Vitalii Borets never received any explanation of what had gone wrong with the reactor, and he knew nothing about this major technical weakness in the reactor design. The information was kept under wraps. The designers of the reactor made no major changes in the RBMK model; instead, they issued instructions on how the control rods should be improved, failing to explain why that had to be done. Those instructions eventually made their way into the recommendations of the commission that inspected reactor No. 4 at the Chernobyl nuclear plant. But everyone there believed that the problem with the rods was a minor one. The lessons of the Leningrad reactor’s failure were not learned. There were many improvements that could be made to a reactor, but the main task of the plant’s operators was to produce energy, not to design new reactors or improve existing ones. The repairs could wait.

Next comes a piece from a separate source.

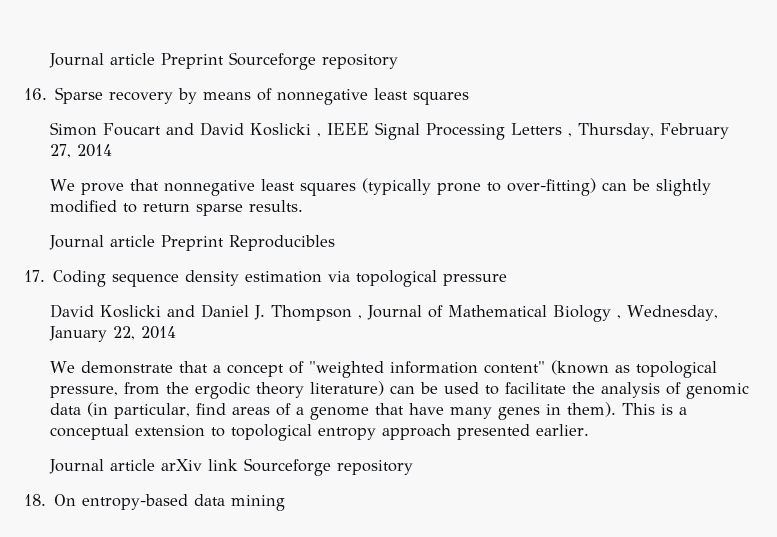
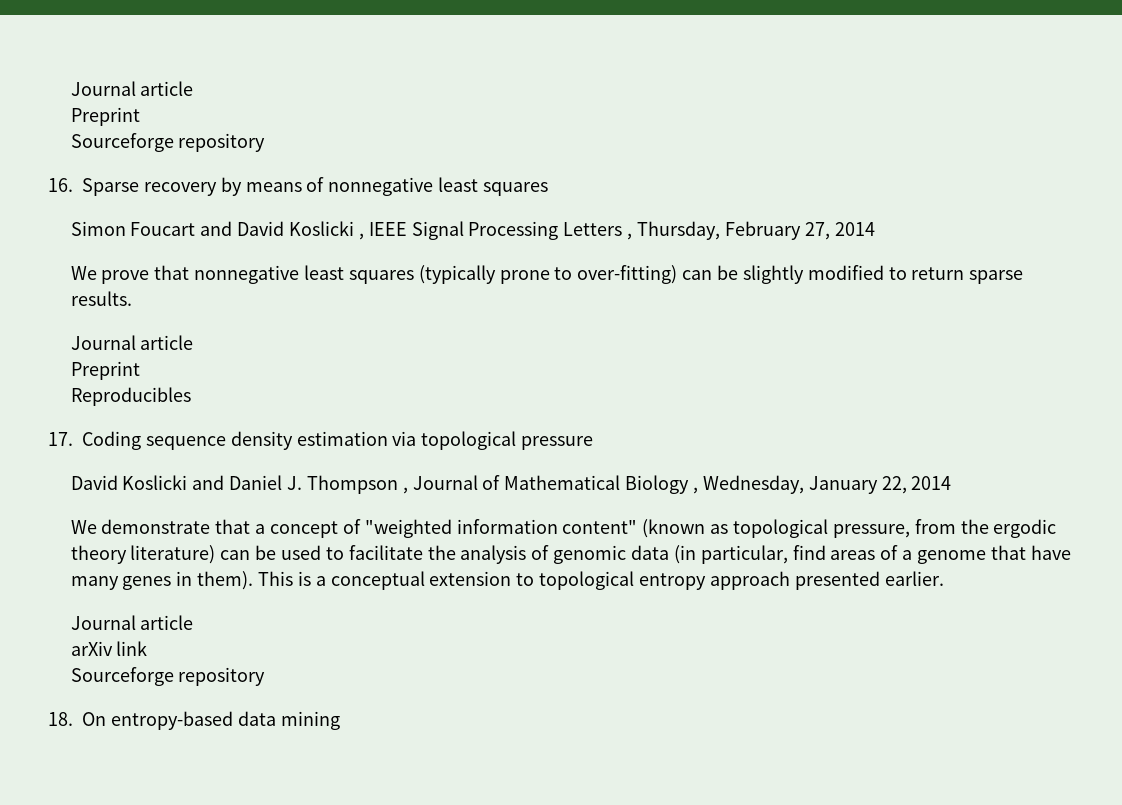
[49,53,225,69] Journal article Preprint -> [70,81,194,96] [70,107,140,126] Journal article // Preprint //
[161,235,225,251] Preprint -> [70,361,140,380] // Preprint //
(156, 465) none -> (194, 622) //
(239, 465) none -> (148, 648) //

The KGB, constantly keeping a watchful eye on the plant, was generally satisfied with the condition of the two newest units. Its agents keeping track of the progress at Chernobyl believed that Units 3 and 4 were generally safer than Units 1 and 2. By 1984, they had concluded that despite serious safety issues at the plant, the general situation was improving: in 1982, there had been three accidents and sixteen breakdowns of equipment at the three working units, but in the first nine months of 1984, there had been no accidents and only ten breakdowns. 14

There seemed to be no reason for Vitalii Borets or anyone else to recall the accident at the Leningrad station when they were getting ready for the shutdown of reactor No. 4 for testing. Borets did as he was asked. He collected information on all the proposed tests from the various units and consultants and submitted the timetables he prepared to the expert group responsible for planning the shutdown. Borets suggested that the shutdown begin on Thursday, April 24, at 10:00 p.m. The whole operation, including the shutdown test, was to end by 1:00 p.m. on Friday afternoon, April 25.